My path to awakening
My conscious path began the moment I realized I didn’t really know much about myself. Besides the biographical data, of course. I needed some kind of foothold, and I decided to simply stop lying, especially to myself. After the initial shock, it became noticeable that the world around me started to straighten out. And most importantly — I started to straighten out too.
The policy of truth allowed me to experimentally establish that I’m not the one in charge of this body. Something had to be done about it, and I started studying psychology. I learned a lot about the hidden springs and mechanisms of consciousness, the architecture of the psyche, and the causes of behavior. It helped tremendously to air out and fix the attic. Everything turned out to be fixable — the body and mind respond to training and taming. Along with them, life itself became trained and tamed.

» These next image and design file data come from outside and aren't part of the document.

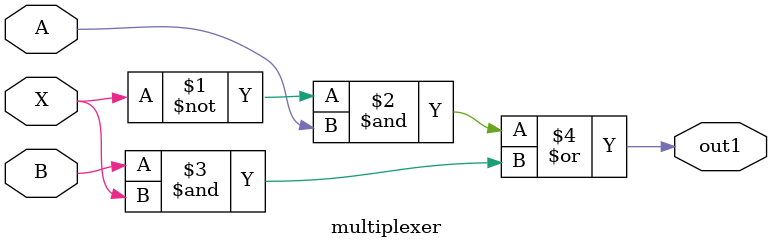
<source format=v>
module multiplexer(A,B,X,out1);
input A,B,X;
output out1;

assign out1 = (~X&A)|(B&X);

endmodule


</source>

When I felt confident in my own consciousness, a good dose of mushrooms found me. The very first trip cracked open my head and presented its contents in an accessible form. The experience demanded explanations. That’s how I discovered Buddhist psychology. Turns out everything has already been written before us. Buddhism turned out to be simple and clear, and I appreciated with new force that I live in Thailand, a global stronghold of Buddhism. The information is protected from the layperson by a hypno-veil. Until you understand what it’s about — it all seems like esoteric nonsense.

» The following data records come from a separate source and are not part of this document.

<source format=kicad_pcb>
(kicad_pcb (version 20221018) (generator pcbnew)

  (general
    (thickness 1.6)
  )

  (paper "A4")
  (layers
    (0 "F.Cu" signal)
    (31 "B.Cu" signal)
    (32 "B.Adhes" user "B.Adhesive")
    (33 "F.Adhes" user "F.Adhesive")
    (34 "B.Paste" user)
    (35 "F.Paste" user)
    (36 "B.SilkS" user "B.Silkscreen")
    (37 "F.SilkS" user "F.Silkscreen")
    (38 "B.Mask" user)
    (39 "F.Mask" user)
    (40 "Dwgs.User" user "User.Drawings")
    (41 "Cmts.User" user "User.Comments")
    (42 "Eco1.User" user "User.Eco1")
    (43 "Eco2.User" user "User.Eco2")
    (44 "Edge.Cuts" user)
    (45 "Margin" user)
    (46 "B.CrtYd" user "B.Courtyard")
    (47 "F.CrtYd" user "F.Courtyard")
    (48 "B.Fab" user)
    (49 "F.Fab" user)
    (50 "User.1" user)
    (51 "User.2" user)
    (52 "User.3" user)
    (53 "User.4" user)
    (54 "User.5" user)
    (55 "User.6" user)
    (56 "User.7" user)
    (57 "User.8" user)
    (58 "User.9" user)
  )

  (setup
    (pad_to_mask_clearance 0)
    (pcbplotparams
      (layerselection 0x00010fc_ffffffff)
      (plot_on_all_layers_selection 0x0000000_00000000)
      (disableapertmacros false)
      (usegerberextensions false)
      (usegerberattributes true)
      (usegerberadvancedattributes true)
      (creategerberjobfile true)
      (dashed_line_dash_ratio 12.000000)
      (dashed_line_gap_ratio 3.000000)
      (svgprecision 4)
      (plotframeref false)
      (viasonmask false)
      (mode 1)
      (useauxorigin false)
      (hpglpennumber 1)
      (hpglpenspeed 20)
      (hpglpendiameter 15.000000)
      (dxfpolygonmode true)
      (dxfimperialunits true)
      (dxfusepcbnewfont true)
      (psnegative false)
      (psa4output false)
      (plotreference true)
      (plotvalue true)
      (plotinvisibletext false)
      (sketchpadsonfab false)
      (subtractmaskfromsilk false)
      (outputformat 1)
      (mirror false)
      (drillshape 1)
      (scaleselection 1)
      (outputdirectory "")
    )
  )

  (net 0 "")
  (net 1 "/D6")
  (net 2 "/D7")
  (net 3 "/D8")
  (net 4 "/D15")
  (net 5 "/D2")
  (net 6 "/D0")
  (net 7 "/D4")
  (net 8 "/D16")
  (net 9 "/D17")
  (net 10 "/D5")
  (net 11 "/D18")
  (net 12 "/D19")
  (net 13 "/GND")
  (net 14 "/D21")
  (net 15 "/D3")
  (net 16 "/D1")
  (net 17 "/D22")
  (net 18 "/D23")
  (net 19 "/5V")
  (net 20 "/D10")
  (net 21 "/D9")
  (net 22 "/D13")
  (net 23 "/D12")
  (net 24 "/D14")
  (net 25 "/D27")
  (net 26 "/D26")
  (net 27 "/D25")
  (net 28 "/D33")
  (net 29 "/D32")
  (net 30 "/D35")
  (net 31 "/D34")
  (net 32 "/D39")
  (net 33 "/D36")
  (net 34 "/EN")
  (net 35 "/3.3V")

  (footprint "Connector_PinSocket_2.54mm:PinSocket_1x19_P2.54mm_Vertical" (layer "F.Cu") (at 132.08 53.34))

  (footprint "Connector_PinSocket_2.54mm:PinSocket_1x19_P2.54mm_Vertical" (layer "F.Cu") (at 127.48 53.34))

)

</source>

The Bhagavad Gita and ancient texts described trips with such precision that it was clear — I was on the right path. And there’s something more beyond. At some point I managed to see what the ancient texts were hinting at. I’m simply watching this movie about myself. To test what would happen if I stopped interfering, I simply stopped controlling anything at all. The result was Mexico, Thailand, Turkey, freediving, raves, yoga, meditation, retreat…
Yes, meditation. Practicing unsystematically, I couldn’t understand — what’s the point of meditation, am I doing it right, what’s supposed to happen? Until I went through a recorded online retreat. After a series of meditations, I suddenly found myself in what Pelevin called “the conditional river of absolute love. Abbreviated — the Ural.” I thought it was just a beautiful metaphor. And that’s how I understood that all the happiness in the world is inside each of us — there is no happiness outside.
Meditation turned out to be the key to a door that opens from the inside. The recipe is simple — meditate every day, at least morning and evening. For a breakthrough — during the day too. After a week of constant meditations, I was already meditating while walking. And an experience simulating near death experience triggered a spontaneous awakening. I managed to see that I and the world around me are one and the same. I had to search for explanations for this phenomenon, which I kept encountering references to everywhere. That’s when Advaita Vedanta started to make sense. Its essence — overcoming this illusion of separation.
Advaita states plainly — the world is you. Or you are the world. You can say it all as it is, but understanding is impossible. That’s why hints were left behind. The road is mastered by those who walk it.